### [Prompt]
According to the article below on Kerala composers, how do the talas of Krishnamoorthy's Devi Pancharatnam differ from those of Tyagaraja's Pancharatnam?

*** Passage to read ***

Looking beyond Swati Tirunal

Kerala has produced several brilliant composers, but their works remain neglected in the Carnatic repertoire

April 23, 2021 01:35 pm | Updated April 24, 2021 11:28 am IST

Puthucode Krishnamoorthy

Puthucode Krishnamoorthy

Three-and-a-half decades had passed since Puthucode Krishnamoorthy’s death when the musician’s daughter Uma Parvathy put together a collection of five compositions. “This is Devi Pancharatnam, penned and notated by my father. It would be nice if you could sing them,” ,” she told vocalist Baby Sreeram during the monsoons last year. Within weeks, Carnatic music lovers got to hear the well-tuned Malayalam kritis.

The online event organised last year to pay tribute to Krishnamoorthy had five artistes singing the Devi Pancharatnam. Like the Nattai-to-Sri raga sequence of the famed Tyagaraja Pancharatnam, Krishnamoorthy’s kritis stick to the format of swara patterns subsequently finding expression in words. “But unlike Tyagaraja’s Pancharatnam where all the songs are in Adi tala, here each is set in a different tala,” points out Santhala Raju, who performed at the event.

*** End of Passage to read ***
*** Dataset extract ***

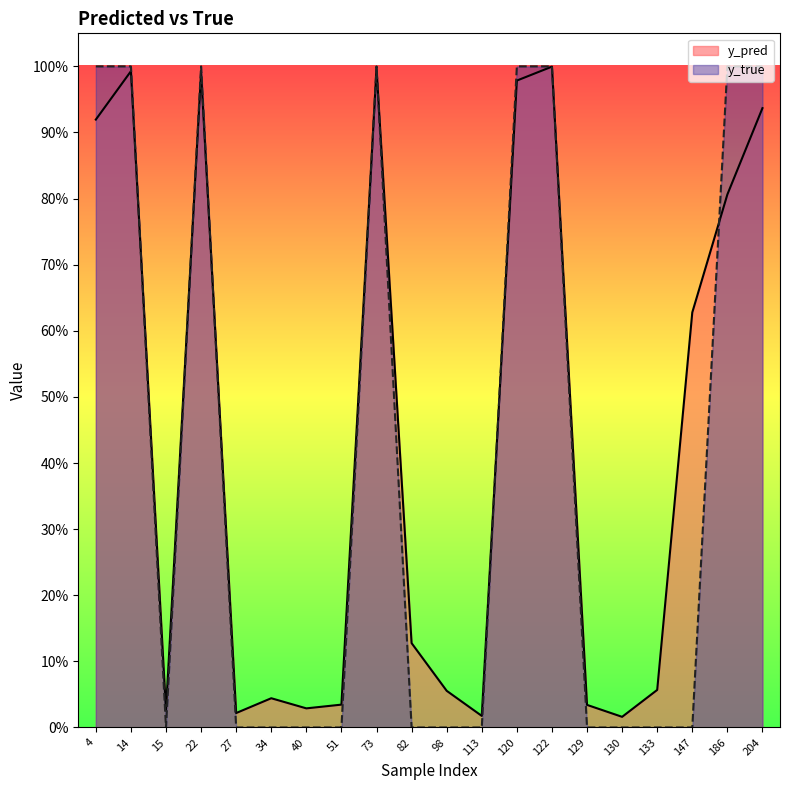

True or false: y_pred and y_true cross at least once.

True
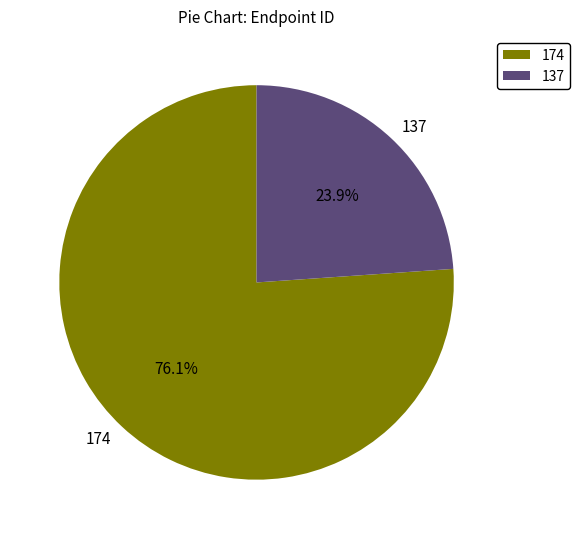

Combined, what portion of the pie is 174 and 137?

100.0%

*** End of Dataset extract ***

### [Response]
Each song in the Devi Pancharatnam is set in a different tala, while all the songs in Tyagaraja's Pancharatnam are in Adi tala.